The global financial crisis and its aftermath have taught us a few valuable lessons. The limitations of using interest rates to moderate the business cycle (both before and after recessions) are now apparent. Higher interest rates do little to temper lending when both bankers and borrowers want more debt. It is also becoming clear that different sectors of the economy react to interest rates in different ways. Consumers have shown themselves willing to take on excessive debt in order to spend or to buy property. On the other hand, businesses cannot always be enticed to borrow for investment when the economy is weak.
The limits of monetary policy have been laid bare by the faltering economic recovery. Low interest rates and cheap cash have spurred on some lending but not the right type to generate sustainable economic growth. Households have taken on debt to buy property (which mostly just increases prices) rather than businesses or the government borrowing to make the economy more productive. Surplus funds have also built up prices in the stock market which, while somewhat beneficial in the short term, will create problems down the line. The abundance of cash in the financial system may also reduce the effectiveness of central banks’ control over interest rates.
For a better world
Monetary policy needs to continue to develop as economists learn more about the economy and how it reacts to different policies. Manipulating interest rates is a blunt instrument that is applied across the whole economy. Interest rates need to be raised eventually but it seems rash to do so in response to distortions in certain sectors. An early interest rate hike has been proposed as a countermeasure to the booming UK property market. Yet, this is like chopping off an arm to treat an infected finger.

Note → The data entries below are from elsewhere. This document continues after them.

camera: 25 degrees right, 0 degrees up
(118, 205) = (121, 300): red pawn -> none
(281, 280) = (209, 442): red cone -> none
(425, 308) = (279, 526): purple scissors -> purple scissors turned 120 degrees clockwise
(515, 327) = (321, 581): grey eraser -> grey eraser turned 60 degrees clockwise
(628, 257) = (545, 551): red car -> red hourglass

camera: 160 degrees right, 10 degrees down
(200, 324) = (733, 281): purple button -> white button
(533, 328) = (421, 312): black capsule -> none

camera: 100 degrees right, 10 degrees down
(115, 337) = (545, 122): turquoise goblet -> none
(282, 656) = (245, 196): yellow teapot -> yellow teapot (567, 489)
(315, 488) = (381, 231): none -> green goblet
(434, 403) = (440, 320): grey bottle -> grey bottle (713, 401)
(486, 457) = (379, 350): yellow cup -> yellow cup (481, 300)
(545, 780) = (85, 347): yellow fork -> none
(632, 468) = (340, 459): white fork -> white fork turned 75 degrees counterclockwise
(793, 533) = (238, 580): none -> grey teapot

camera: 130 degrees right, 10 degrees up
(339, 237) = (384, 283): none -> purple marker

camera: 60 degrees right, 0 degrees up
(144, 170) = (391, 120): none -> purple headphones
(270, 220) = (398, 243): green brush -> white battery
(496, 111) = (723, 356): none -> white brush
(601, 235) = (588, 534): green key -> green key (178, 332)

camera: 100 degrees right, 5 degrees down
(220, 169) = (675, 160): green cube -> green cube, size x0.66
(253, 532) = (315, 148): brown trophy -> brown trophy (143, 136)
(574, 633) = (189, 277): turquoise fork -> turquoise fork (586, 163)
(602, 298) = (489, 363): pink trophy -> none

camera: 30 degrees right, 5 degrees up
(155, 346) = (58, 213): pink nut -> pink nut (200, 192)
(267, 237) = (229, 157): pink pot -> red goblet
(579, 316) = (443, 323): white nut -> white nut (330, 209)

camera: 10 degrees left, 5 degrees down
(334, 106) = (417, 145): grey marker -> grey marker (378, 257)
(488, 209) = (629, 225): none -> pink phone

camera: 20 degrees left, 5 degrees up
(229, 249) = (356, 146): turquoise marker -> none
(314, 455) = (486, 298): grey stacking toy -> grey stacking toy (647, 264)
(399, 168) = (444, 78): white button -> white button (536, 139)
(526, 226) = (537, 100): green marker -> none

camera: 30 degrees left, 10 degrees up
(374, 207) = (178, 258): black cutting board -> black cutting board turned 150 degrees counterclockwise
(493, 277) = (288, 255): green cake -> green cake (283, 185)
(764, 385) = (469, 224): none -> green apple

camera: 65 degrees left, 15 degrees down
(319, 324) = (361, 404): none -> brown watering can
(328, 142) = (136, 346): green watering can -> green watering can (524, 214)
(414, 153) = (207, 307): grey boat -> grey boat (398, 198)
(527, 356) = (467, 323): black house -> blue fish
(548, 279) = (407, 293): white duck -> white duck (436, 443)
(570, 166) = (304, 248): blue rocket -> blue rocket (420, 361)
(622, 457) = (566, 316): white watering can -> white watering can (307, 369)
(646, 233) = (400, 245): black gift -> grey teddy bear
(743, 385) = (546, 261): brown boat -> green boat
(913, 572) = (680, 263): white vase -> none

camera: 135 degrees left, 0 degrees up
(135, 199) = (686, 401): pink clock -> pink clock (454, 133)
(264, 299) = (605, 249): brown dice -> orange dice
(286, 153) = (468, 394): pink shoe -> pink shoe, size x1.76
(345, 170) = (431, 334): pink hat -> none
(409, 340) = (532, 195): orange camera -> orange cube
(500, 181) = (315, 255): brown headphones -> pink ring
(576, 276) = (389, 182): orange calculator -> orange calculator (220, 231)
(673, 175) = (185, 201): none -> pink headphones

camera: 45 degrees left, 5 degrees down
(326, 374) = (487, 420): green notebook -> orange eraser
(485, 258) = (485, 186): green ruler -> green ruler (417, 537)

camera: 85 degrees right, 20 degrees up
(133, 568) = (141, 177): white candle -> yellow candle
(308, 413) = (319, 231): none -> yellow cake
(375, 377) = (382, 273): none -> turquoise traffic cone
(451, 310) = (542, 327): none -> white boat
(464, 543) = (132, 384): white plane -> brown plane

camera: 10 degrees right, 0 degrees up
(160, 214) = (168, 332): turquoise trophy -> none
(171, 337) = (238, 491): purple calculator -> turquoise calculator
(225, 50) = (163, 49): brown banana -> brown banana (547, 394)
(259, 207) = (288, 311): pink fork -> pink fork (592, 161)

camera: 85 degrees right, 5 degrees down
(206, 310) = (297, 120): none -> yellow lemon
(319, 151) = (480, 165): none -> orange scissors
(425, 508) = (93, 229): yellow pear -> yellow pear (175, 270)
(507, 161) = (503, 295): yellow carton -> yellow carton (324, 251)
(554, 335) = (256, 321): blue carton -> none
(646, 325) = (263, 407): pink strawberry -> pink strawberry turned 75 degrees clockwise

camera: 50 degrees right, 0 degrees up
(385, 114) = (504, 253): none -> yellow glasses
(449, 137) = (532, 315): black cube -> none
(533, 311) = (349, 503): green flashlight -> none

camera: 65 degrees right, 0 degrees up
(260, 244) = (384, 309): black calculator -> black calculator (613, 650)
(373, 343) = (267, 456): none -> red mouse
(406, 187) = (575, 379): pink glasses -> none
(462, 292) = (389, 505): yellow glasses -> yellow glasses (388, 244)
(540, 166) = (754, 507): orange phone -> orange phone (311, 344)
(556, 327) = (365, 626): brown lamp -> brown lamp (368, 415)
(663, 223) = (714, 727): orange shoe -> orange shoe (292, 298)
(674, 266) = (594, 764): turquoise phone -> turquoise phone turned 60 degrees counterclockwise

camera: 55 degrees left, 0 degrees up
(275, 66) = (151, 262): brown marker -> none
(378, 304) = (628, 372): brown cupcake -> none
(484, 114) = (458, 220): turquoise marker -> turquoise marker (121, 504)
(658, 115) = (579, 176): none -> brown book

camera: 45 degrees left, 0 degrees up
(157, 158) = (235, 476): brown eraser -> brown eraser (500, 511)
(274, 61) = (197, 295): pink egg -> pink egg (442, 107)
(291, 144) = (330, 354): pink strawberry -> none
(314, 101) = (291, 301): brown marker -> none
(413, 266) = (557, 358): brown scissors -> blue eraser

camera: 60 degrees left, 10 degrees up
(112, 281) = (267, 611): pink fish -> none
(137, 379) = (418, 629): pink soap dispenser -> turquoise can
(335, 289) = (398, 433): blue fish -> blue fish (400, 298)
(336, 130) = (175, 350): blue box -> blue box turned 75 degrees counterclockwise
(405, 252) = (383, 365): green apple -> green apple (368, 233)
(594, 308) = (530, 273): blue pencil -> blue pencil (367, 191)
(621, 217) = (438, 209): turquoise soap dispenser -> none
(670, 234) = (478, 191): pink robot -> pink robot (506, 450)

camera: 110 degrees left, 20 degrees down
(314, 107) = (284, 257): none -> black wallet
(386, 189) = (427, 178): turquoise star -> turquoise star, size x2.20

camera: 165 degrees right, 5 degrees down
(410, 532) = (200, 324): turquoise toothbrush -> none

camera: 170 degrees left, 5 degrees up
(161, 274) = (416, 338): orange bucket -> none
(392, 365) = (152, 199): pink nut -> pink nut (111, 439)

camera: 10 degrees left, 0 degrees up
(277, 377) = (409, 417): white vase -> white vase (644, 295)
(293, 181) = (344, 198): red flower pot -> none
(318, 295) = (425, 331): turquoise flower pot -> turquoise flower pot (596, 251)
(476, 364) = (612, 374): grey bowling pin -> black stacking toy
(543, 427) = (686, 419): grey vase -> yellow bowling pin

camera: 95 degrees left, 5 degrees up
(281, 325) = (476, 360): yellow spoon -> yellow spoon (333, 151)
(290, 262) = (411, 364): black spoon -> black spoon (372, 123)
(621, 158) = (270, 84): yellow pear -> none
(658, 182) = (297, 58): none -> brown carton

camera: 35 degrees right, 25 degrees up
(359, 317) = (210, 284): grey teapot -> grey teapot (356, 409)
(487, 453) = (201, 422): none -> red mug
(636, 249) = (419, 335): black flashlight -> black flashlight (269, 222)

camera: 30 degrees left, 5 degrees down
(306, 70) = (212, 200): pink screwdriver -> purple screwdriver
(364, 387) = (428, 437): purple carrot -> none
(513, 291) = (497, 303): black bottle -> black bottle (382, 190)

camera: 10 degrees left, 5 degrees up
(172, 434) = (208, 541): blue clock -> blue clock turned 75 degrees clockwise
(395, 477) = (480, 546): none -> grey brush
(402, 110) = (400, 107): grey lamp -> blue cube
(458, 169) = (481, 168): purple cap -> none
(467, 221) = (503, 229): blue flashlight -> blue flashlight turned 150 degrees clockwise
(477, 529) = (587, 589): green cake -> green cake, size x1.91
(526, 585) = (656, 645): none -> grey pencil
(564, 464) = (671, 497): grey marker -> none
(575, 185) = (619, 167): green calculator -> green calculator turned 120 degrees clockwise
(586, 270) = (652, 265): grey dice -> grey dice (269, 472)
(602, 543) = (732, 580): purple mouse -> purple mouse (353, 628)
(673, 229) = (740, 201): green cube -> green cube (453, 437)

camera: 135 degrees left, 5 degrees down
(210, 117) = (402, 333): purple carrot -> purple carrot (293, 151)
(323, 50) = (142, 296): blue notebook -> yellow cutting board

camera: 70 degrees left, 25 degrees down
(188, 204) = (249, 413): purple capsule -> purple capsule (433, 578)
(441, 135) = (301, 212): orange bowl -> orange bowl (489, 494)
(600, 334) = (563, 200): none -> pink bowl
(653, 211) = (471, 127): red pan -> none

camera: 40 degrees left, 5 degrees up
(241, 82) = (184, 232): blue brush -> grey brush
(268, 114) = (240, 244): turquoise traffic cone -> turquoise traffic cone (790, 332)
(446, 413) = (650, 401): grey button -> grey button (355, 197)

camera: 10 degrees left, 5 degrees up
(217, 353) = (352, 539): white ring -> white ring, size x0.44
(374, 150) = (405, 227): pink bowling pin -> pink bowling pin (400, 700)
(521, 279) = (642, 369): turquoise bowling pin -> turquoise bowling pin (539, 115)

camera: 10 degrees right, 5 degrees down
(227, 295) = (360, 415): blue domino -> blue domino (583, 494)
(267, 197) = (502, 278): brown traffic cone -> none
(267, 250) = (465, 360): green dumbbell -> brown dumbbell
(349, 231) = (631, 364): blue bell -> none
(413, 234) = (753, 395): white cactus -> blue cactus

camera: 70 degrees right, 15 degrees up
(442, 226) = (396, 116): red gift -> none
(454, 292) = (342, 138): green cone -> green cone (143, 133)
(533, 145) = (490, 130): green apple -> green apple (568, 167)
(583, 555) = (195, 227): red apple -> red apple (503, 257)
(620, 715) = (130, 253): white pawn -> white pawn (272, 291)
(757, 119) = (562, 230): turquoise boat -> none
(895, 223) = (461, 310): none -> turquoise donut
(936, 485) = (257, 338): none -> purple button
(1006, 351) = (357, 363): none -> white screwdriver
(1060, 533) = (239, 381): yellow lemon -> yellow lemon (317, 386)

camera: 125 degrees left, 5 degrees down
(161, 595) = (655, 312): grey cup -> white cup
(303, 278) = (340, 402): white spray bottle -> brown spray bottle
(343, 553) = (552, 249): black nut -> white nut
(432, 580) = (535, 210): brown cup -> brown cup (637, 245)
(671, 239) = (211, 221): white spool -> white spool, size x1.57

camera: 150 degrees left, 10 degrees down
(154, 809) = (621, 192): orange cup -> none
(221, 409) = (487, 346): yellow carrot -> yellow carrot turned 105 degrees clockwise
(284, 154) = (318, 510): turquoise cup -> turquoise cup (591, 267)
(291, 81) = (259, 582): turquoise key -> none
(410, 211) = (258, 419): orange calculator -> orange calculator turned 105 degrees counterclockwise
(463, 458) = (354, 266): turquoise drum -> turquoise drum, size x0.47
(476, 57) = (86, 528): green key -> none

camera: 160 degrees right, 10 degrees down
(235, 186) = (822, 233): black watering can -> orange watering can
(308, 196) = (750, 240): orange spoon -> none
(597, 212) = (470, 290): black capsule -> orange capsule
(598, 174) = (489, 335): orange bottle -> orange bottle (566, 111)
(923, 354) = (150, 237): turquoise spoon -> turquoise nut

A more measured approach would be preferable but will take time to realise. Techniques such as minimally invasive surgery have been developed in medicine over many years and economists should aim for similar progress in monetary policy. Disparities between policies in theory and practice mean that trial and error will be necessary. Using a still sickly economy to trial new policy options may seem reckless. Yet experimentation is the main route to breaking fresh ground even in medicine where there are actual lives at risk. Forward guidance is an example of a policy which seemed useful in theory but whose application was fraught with issues.
A wider range of policies would help deal with problems now and in the future with greater effectiveness. These two goals can be achieved by the Bank of England trialling the much-discussed macroprudential policies such as caps on mortgages and other limits on property lending. Having a greater range of options allows for better tailoring of policy while targeted measures enable greater freedom in setting interest rates to reflect the overall economy. Just as modern medicine has had to advance beyond leeches, future monetary policy will need to progress past what we currently have and such an evolution will only happen as a result of taking bold actions today.